There are recent observations of this Court in Wallace,[39] Kneifati[40] and Borthwick[41] which disapprove of the use of the formulation ‘usual non-parole period,’ in this latter more narrow context of the specific sentence that is to be imposed. They make the point that for a judge to say ‘I propose to give you a shorter than usual non-parole period’ is apt to mislead and create false expectations - and lead to misconceived appeals against sentence. What the judge is ordinarily understood to mean in that context is something like: ‘In view of your strong prospects for rehabilitation [or other special feature], I propose to give you a shorter non-parole period than I would otherwise have done’. Such a statement creates no false expectations and, in particular, cannot give rise to a complaint on appeal that the judge failed to give effect to the stated intention. Ex hypothesi, no-one knows what the judge would have done but for the special features of the case at hand. These cases encourage sentencing judges to avoid the first formulation and adopt the second.[42]
[39][2012] VSCA 114.
[40][2012] VSCA 124.
[41][2012] VSCA 180.
[42]Wallace v The Queen [2012] VSCA 114, [16]; Kneifati v The Queen [2012] VSCA 124, [27]; Borthwick v The Queen [2012] VSCA 180, [15].
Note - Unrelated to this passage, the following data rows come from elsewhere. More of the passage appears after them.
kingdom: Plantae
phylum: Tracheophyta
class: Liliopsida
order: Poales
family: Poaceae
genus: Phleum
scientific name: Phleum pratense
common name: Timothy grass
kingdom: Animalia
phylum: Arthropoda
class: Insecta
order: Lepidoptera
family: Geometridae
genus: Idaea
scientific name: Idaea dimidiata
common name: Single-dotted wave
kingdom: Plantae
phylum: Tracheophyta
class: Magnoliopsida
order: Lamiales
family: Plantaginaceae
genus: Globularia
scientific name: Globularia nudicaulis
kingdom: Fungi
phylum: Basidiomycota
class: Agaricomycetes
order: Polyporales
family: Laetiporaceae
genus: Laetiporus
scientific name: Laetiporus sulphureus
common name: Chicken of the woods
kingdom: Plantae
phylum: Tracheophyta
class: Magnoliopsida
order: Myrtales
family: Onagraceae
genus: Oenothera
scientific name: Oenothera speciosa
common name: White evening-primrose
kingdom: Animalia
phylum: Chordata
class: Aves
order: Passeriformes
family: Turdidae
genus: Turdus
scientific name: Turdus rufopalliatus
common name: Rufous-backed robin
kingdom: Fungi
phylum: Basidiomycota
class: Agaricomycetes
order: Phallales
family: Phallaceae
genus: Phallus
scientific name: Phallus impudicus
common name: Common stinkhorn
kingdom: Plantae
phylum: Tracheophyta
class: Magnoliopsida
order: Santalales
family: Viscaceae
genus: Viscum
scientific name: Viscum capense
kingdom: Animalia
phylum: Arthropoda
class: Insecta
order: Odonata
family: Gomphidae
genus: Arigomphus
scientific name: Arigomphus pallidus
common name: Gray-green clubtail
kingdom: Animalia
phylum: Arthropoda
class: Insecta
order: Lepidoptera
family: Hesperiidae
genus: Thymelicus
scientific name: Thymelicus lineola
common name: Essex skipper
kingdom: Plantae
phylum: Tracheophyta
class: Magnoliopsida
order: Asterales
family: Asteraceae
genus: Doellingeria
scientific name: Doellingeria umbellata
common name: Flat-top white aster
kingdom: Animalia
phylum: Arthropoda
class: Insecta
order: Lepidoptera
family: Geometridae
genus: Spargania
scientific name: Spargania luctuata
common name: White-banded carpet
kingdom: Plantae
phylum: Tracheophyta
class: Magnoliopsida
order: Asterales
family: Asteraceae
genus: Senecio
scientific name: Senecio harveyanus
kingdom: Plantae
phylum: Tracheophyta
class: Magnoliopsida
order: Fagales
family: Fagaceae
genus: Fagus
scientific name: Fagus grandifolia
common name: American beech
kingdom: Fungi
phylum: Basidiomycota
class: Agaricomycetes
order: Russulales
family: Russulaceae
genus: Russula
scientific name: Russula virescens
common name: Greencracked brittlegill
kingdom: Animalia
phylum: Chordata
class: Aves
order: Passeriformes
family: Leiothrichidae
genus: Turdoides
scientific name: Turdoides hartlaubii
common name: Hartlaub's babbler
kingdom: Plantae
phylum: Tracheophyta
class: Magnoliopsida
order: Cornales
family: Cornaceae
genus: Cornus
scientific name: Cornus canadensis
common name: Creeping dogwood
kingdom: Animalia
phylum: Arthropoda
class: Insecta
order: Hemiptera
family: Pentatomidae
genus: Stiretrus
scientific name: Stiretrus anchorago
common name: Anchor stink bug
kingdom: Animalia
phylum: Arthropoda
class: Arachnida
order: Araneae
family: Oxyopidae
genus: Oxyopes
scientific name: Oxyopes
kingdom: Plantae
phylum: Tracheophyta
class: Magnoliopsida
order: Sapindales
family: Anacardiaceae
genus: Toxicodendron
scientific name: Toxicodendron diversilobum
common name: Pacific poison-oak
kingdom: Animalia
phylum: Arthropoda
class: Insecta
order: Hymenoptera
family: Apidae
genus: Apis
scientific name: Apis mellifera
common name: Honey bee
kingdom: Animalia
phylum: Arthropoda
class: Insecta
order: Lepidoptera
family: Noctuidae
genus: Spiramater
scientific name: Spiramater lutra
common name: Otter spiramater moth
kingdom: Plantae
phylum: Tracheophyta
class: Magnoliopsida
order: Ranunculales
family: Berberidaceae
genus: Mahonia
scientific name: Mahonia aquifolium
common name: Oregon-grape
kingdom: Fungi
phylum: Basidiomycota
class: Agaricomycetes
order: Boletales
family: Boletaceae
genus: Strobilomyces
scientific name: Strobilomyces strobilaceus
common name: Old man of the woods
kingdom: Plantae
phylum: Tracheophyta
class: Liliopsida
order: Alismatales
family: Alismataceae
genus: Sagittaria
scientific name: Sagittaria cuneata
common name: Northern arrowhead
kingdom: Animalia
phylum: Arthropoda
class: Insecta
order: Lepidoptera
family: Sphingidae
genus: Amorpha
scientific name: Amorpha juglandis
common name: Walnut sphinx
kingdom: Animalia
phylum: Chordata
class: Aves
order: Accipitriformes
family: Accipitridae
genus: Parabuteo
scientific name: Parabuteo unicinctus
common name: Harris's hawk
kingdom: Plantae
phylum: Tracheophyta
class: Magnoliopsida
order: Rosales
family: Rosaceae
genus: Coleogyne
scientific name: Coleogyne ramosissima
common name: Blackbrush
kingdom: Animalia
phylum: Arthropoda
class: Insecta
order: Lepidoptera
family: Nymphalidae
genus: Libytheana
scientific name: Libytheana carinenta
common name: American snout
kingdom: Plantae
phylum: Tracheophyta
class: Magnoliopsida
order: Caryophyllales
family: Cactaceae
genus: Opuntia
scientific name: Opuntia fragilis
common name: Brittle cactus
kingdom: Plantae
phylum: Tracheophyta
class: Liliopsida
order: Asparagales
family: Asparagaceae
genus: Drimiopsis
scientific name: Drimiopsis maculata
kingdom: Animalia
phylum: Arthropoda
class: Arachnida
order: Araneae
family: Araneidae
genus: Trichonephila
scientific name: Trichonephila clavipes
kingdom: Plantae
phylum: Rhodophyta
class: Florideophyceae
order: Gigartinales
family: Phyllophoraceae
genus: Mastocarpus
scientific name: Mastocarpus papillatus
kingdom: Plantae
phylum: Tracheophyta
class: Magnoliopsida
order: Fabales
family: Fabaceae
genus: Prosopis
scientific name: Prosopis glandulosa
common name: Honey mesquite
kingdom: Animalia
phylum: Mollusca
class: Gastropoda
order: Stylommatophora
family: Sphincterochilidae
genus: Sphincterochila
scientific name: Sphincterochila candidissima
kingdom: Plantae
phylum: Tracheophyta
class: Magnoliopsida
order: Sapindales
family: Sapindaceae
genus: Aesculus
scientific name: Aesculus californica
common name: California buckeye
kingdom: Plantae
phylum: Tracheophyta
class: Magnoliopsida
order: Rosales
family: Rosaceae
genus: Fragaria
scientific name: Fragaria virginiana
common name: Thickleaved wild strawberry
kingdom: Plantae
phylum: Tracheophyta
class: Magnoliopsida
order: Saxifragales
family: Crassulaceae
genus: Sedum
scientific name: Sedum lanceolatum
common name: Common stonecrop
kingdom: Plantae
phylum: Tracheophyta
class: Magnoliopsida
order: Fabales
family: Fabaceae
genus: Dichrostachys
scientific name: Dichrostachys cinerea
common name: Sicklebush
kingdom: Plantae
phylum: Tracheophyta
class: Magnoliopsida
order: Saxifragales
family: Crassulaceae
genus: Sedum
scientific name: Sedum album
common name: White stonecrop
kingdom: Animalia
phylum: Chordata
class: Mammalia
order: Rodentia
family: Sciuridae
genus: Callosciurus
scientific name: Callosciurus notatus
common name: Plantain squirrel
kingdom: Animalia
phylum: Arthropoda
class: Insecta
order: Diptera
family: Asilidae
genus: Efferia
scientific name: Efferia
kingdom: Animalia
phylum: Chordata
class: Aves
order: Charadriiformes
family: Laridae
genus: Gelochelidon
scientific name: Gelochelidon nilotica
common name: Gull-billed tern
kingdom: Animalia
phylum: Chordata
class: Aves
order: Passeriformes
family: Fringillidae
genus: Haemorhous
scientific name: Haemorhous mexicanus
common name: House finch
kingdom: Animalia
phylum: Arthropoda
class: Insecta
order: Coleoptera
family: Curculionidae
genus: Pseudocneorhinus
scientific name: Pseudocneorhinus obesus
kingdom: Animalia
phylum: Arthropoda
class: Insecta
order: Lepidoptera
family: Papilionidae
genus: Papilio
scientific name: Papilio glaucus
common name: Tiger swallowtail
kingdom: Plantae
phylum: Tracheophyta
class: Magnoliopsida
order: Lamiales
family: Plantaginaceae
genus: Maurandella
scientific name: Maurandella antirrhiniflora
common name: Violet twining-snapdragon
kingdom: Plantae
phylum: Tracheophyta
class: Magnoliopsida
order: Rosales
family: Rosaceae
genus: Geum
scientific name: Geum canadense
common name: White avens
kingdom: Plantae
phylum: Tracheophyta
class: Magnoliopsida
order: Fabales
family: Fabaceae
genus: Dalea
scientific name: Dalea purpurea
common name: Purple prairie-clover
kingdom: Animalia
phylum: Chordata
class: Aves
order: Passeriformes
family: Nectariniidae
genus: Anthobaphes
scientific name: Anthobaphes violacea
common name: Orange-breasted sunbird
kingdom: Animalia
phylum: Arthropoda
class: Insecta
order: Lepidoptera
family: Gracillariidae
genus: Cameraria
Nothing in these cases casts doubt upon the importance or utility of the concept when it is used as descriptive of a range of non-parole periods that are usual, expressed as a proportion of head sentences. Although the concept will never be determinative of the appropriate non-parole period in a particular case, a range of non-parole periods expressed as a proportion of the head sentence and meeting the description of ‘usual’ or ‘common’ or which reflect ‘the common experience of a non-parole period’[43] informs the sentencing task by providing an important guide to sentencing judges and illuminates the issue on appeal as to whether a particular minimum term was reasonably open.
[43]Diver v The Queen [2010] VSCA 254, [33].